Come ad esempio in una trasmissione in cui fui invitato a fare un happening, diciamo, alla televisione in bianco e nero italiana e io non feci la relazione di una performance già fatta, ma cercai di fare con il mezzo televisivo nazionale una performance. Era un momento molto pesante della vita politica italiana: anche se non c’era niente di drammatico, era politicamente molto pesante. Era il 1972, mi sembra, e allora, raccogliendo questa occasione, chiesi se potevo avere un minuto di bianco, di vuoto, dello schermo…
HUO:Per la RAI no?
FM: Si, per la RAI, la RAI nazionale, era il canale due, c’erano due soli canali, e questo era il canale due…. Sotto questo schermo, questa interruzione dell’immagine, che diventava ai miei occhi immagine stessa, io piangevo, emettevo un lamento, una lamentazione che poteva essere estesa al mondo intero, alla mia condizione esistenziale o al momento. Con un inizio classico con i titoli e il mio nome e un finale che era la comparsa di questo “The end” che già c’era nei miei quadri e che, ultimamente, grazie proprio a te, Hans, te ne sono molto grato, è stato rispolverato come un cadavere antico. Tu hai visto questa cosa nella mia monografia della mostra fatta alla galleria Nazionale d’Arte Moderna e mi hai spinto a ricercare questo nastro che è stato proiettato nella tua mostra “Archipelag TV”, spero con esito! Ho ricevuto, come sai, le cassette e l’ho trovato molto bello: era più lungo nel suo originale, perché era proprio una cosa ossessiva, la gente telefonava “C’è qualcuno che piange alla televisione!”…
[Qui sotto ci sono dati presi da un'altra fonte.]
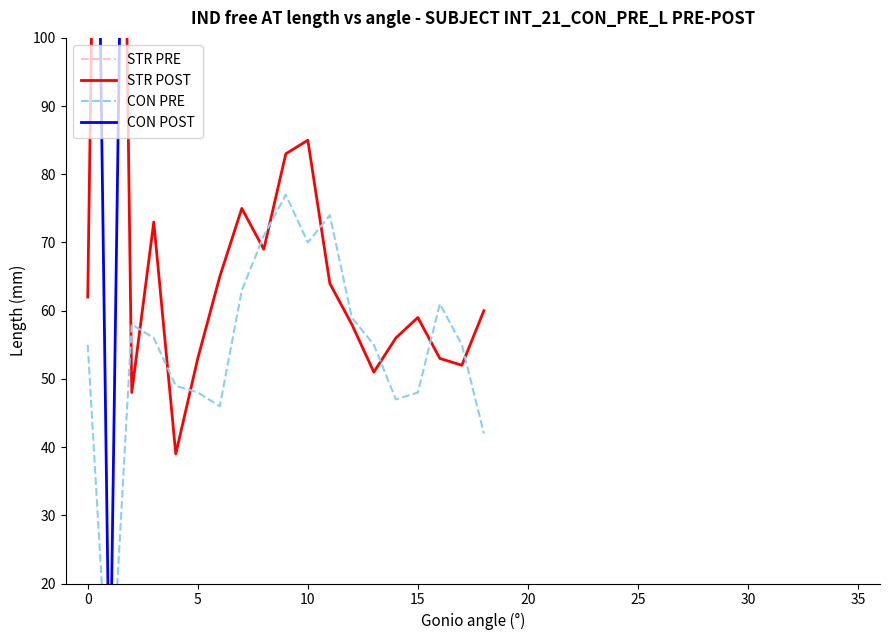

What is the sum of all CON POST values?

4074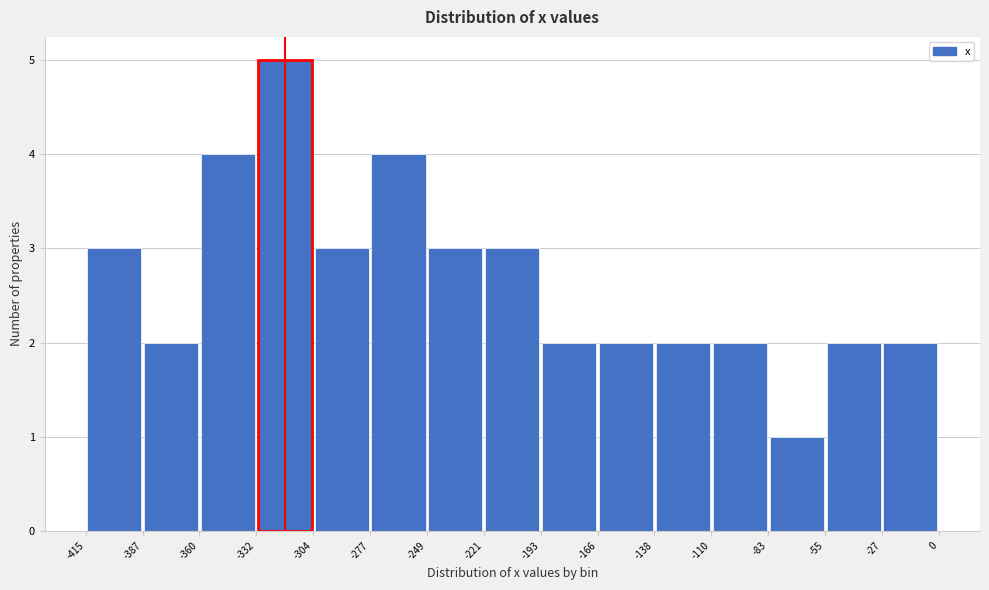

Reading left to right, list every bar in this chart as the range it spans on the x-axis followed by its height. The values are not printed on the chart, so give them approximately, as read against the axis.

-415 to -387: 3
-387 to -360: 2
-360 to -332: 4
-332 to -304: 5
-304 to -277: 3
-277 to -249: 4
-249 to -221: 3
-221 to -193: 3
-193 to -166: 2
-166 to -138: 2
-138 to -110: 2
-110 to -83: 2
-83 to -55: 1
-55 to -27: 2
-27 to 0: 2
HUO: Si, hanno chiamato, ci sono state delle reazioni molto interessanti, hanno chiamato centinaia di persone
FM: Ecco questa è una cosa che, vedi, fai bene a dire perché mi fa un grande piacere e poi ho trovato anche molto bello il montaggio accanto alla fotografia di Boltanski di quella ragazza ebrea, penso … la cosa mi ha commosso e ricommuoversi sulle proprie opere antiche è difficilissimo. Ti ringrazio molto.